#### Data for the task

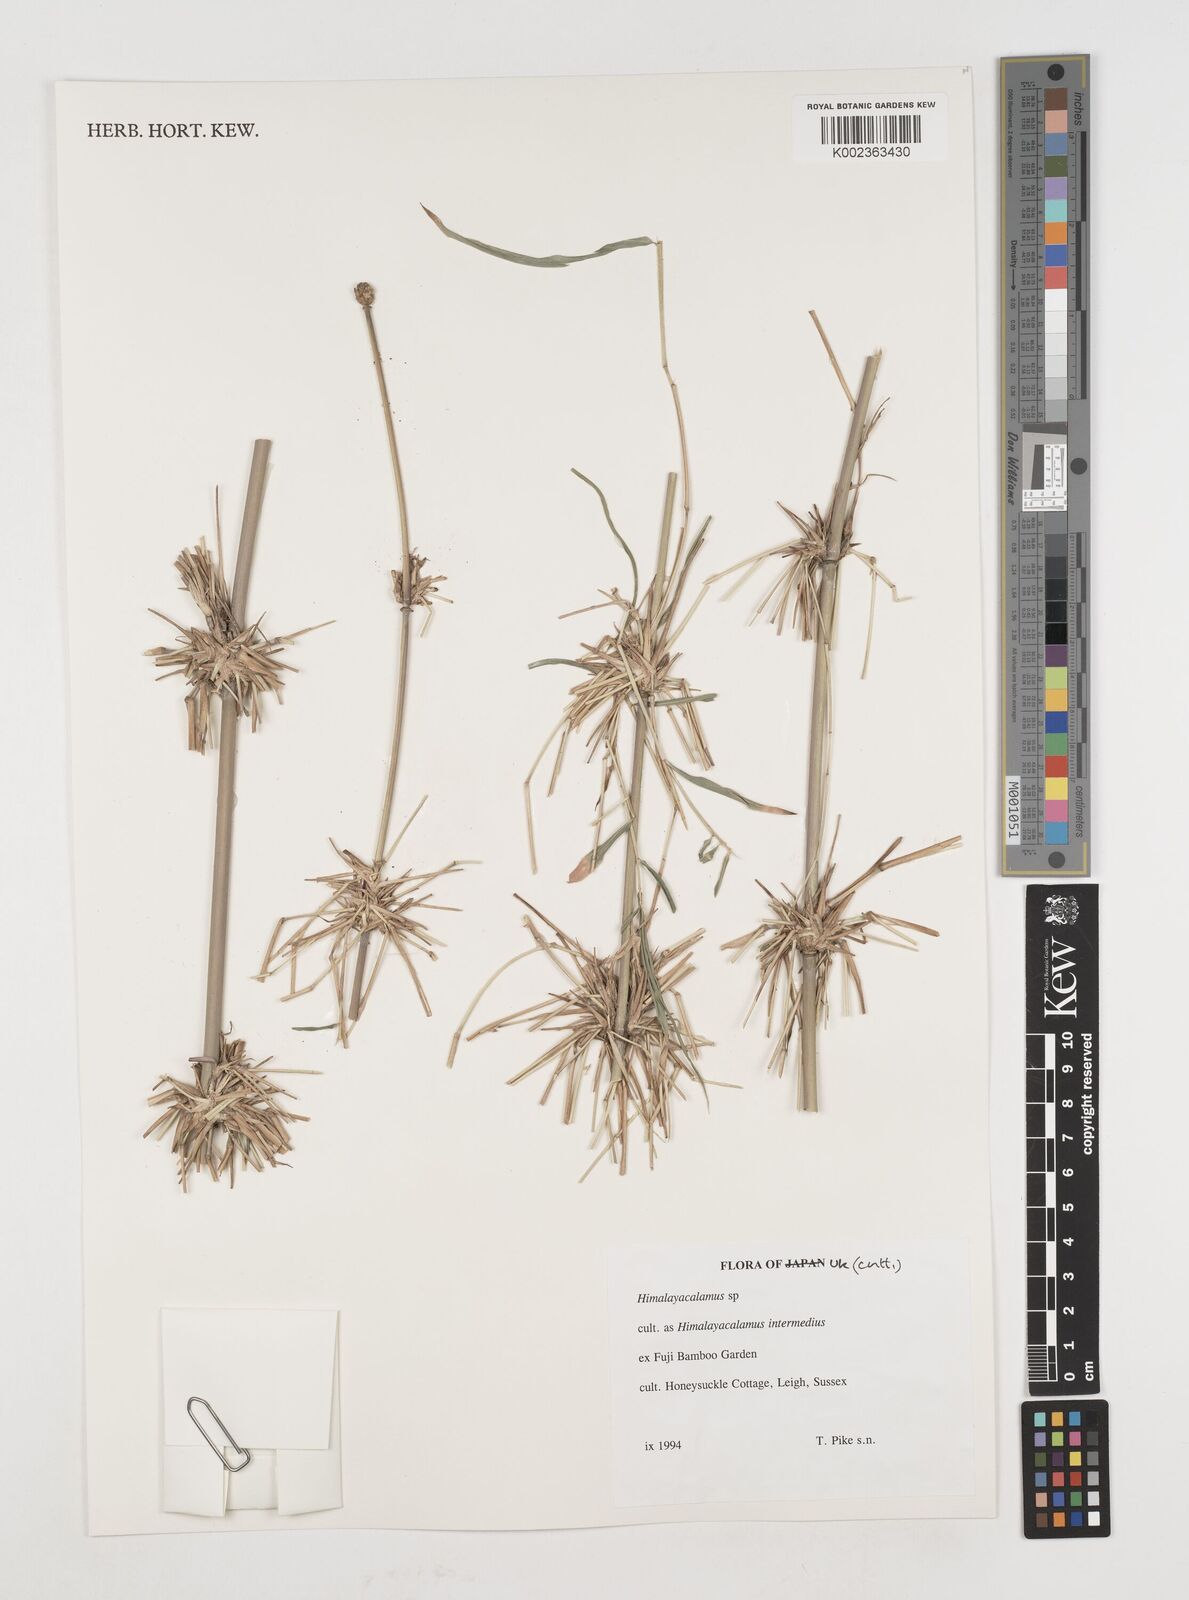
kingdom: Plantae
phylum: Tracheophyta
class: Liliopsida
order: Poales
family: Poaceae
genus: Himalayacalamus
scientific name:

########

What the task asks: Please replace "scientific name" with "species name" everywhere in the data and write the lines out again, changing nothing else and leaving out the pictures.

Output:
kingdom: Plantae
phylum: Tracheophyta
class: Liliopsida
order: Poales
family: Poaceae
genus: Himalayacalamus
species name:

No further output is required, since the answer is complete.